*What you need to do*
a: Translate this sentence from the account of workplace DEI training into Spanish: "We were given dictionaries of words and phrases to avoid."
b: From the account of workplace DEI training, quote the part that starts at the words "8. Up to now, everything" and ends after the words "employers from lawsuits.".

*Supplied passage*
8. Up to now, everything I've cited has been to a certain degree subtle and for the most part unspoken: not explicit DEI. But that also changed and did so dramatically. Every corporation has mandatory employee training and orientation on issues around hostile workplace, sexual harassment and respecting co-workers. I have always found most of this a condescending waste of valuable work time because, again, adults can simply act like adults. But I also knew the real purpose of this was to indemnify employers from lawsuits.
So, OK, it was subtle, but let's get it over with ...... until....... the "DEI Consultants" showed up. The hostile workplace 20 minute training videos were replaced with hired professionals where we attended long, detailed courses (with final exams) where we were shown expensive but creepy depictions of supposed workplace interactions (the videography was first rate; the acting was cringe-inducing) that might have occurred with less than 1/1,000,000 of the audience. We were given dictionaries of words and phrases to avoid. There was a detailed "color code" that employees could use to declare their level of being offended during conversations. E-mails were inspected electronically by "inclusiveness filters". It was plainly ideological indoctrination that had nothing to do with business.
9. Finally, anybody who has also worked in technology, knows there are terms to define software and hardware to convey how components interact. Sometimes (rarely) some of the terminology can seem uncomfortable in certain settings, such as "master/slave" to describe a component issuing information and another component receiving it. That is an example that did slowly phase itself out of use, but technology does stick around longer than the social norms change. And even less explicit terms that define authority between issuing commands and acting on those commands gets defined as --- here it comes -- "non inclusive".

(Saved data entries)

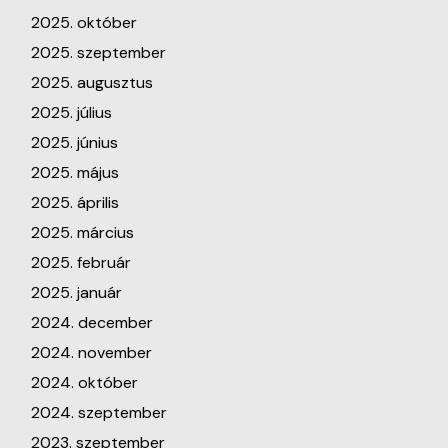
2025. október
2025. szeptember
2025. augusztus
2025. július
2025. június
2025. május
2025. április
2025. március
2025. február
2025. január
2024. december
2024. november
2024. október
2024. szeptember
2023. szeptember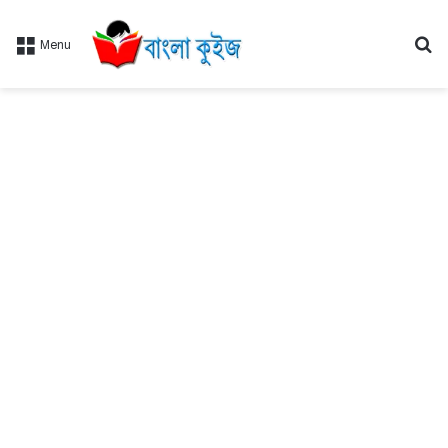
Se
Menu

*Completed exercise*
a: Nos dieron diccionarios de palabras y frases que debíamos evitar.

b:
8. Up to now, everything I've cited has been to a certain degree subtle and for the most part unspoken: not explicit DEI. But that also changed and did so dramatically. Every corporation has mandatory employee training and orientation on issues around hostile workplace, sexual harassment and respecting co-workers. I have always found most of this a condescending waste of valuable work time because, again, adults can simply act like adults. But I also knew the real purpose of this was to indemnify employers from lawsuits.